At this point however I’ve become more familiar with the local terrain, and the Jones will allow me to check out some of the trails that had thwarted my earlier skinny-tired attempts. Up until now, I haven’t done much accessorizing with the Jones, since I mostly use it to string various local mountain bike trails together:

So in anticipation of our getaway I did a little shopping, and this weekend I made it into a bit more of a rambler:

For example, I added a mount for my ELEMNT BOLT, so I don’t have to keep stopping and looking at my phone like a schmuck:

I also wanted to be able to carry a little food and some extra layers in addition to the usual complement of tools, so after looking around I decided on the Hopper Frame Bag from Revelate:

The idea behind this bag is that it fits on full-suspension bikes, but I liked it because I wanted a frame bag that would still allow me to keep my main water bottle in the traditional “Fred” position. Also, it’s reasonably priced, yet seems very well made and has a nifty buckle that allows you to open and close it easily while riding. Now, between the Jones handlebar purse, the saddle bag, and the frame bag, I should be set for anything short of a multi-day bike tour, which is not something I’ll be embarking upon any time soon.

Since I’ve been using the Jones primarily as a “mountain” bike it made sense to equip it with clipless pedals. (I still prefer them for hopping over logs and that sort of thing.) However, one of the best things about bringing the Rivendell with me last year was that I didn’t bother packing bike shoes and Lycra and all that other stuff; plus, I’m not going to be “mountain biking” so much as riding the sorts of macro-gravel trails you see above. Also, I’ve been quite happy riding in flip-flops this summer, and I saw no reason to force my little piggies into a sty on my vacation:

Still, after doing a fairly decent mixed-terrain ride in flip-flops the other day I was forced to admit I could do with a little more heel security and a sole that was less mushy. Therefore, I decided not only to equip the Jones with flat pedals but also to upgrade my sandal situation.

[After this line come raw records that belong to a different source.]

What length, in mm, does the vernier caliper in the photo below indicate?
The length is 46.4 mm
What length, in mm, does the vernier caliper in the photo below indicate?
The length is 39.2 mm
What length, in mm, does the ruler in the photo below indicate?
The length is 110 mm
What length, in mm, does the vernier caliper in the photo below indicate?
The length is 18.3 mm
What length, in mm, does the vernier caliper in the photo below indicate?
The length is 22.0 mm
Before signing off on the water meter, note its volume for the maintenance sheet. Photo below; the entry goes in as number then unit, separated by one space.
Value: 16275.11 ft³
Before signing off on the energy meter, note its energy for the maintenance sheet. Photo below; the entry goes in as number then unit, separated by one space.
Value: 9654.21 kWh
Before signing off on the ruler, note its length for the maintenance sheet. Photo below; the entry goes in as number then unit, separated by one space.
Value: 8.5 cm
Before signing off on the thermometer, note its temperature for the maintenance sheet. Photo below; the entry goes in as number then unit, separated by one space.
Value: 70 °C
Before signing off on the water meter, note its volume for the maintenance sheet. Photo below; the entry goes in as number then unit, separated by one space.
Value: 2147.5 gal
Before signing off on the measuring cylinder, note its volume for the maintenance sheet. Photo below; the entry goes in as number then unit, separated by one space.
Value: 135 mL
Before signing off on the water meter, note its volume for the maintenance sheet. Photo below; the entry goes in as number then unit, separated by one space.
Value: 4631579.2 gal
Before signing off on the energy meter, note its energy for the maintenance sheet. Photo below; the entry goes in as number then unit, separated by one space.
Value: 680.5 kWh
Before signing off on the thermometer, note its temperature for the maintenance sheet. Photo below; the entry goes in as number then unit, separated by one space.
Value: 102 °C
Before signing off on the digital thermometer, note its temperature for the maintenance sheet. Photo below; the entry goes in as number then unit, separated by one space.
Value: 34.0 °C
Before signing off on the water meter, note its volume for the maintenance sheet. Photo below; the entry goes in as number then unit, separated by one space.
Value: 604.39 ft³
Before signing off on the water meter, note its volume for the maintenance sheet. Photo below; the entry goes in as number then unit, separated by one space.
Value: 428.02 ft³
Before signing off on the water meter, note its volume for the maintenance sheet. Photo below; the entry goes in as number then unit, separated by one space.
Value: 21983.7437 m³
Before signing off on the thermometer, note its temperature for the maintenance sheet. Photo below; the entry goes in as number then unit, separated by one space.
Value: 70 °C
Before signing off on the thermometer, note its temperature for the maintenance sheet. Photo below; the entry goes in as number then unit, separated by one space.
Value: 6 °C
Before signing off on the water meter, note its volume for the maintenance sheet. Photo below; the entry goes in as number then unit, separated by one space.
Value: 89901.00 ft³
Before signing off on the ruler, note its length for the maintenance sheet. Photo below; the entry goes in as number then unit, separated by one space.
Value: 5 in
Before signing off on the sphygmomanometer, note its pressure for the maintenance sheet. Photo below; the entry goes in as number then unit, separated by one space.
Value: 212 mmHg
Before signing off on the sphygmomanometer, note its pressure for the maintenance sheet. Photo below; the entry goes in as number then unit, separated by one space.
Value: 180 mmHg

In the bike world, there are lots of people with lots of different opinions. Some of those opinions are highly objective (they’re opinions after all) and some of them are downright stupid. However, there are certain people whose opinions I’m inclined to trust, and when it comes to riding flat pedals in open-toed shoes, I doubt there’s anyone more qualified to offer advice than this guy:

So I took his advice and got some Crank Brothers Stamp 2 pedals:

As well as some Bedrock sandals–though not before trying on a bunch of other sandals at a certain popular outdoor recreation store, all of which were lacking in some way:

[Sorry you have to look at this.]

In particular, I like that they have a thingy that goes between your toe as opposed to a lateral strap or one of those weird toe-loop thingies. Also, they’re Vibram soles, and the footbed doesn’t have the crazy undulating arch support some other sandals do, which I’m not crazy about. After riding in them this weekend all indications are that the bearded bastard knows both his flat pedals and his sandals. (I should add the pedals have a nice stable platform and feel quite grippy.) I even took a little turn through the forbidding Trails Behind The Mall, and while I certainly can’t say the flats-and-sandals combo beats clipless pedals and mountain bike shoes for riding over logs or up rocky climbs, it wasn’t that much of a liability either, and for everything else it was perfect. I do reserve the right to my opinion once I get poison ivy on my feet or bash my toe on a rock, but in the meantime I’m feeling quite good about it.

Finally, my new policy is that any bike with flat pedals should also have a kickstand, and thanks to Grant Petersen I already had one of these Soma bike-leaning apparatuses ready to go:

I’m now confident in saying I’m ready for anything vacation might throw at me:

Provided it’s thrown relatively slowly, of course.

*[Jones LWB and SWB completes appear to be back in stock with updated spec, which is a total coincidence. This is not a concerted effort on my part to time Jones content with Jones availability–though I will unabashedly tell you to buy one, because they’re great bikes.]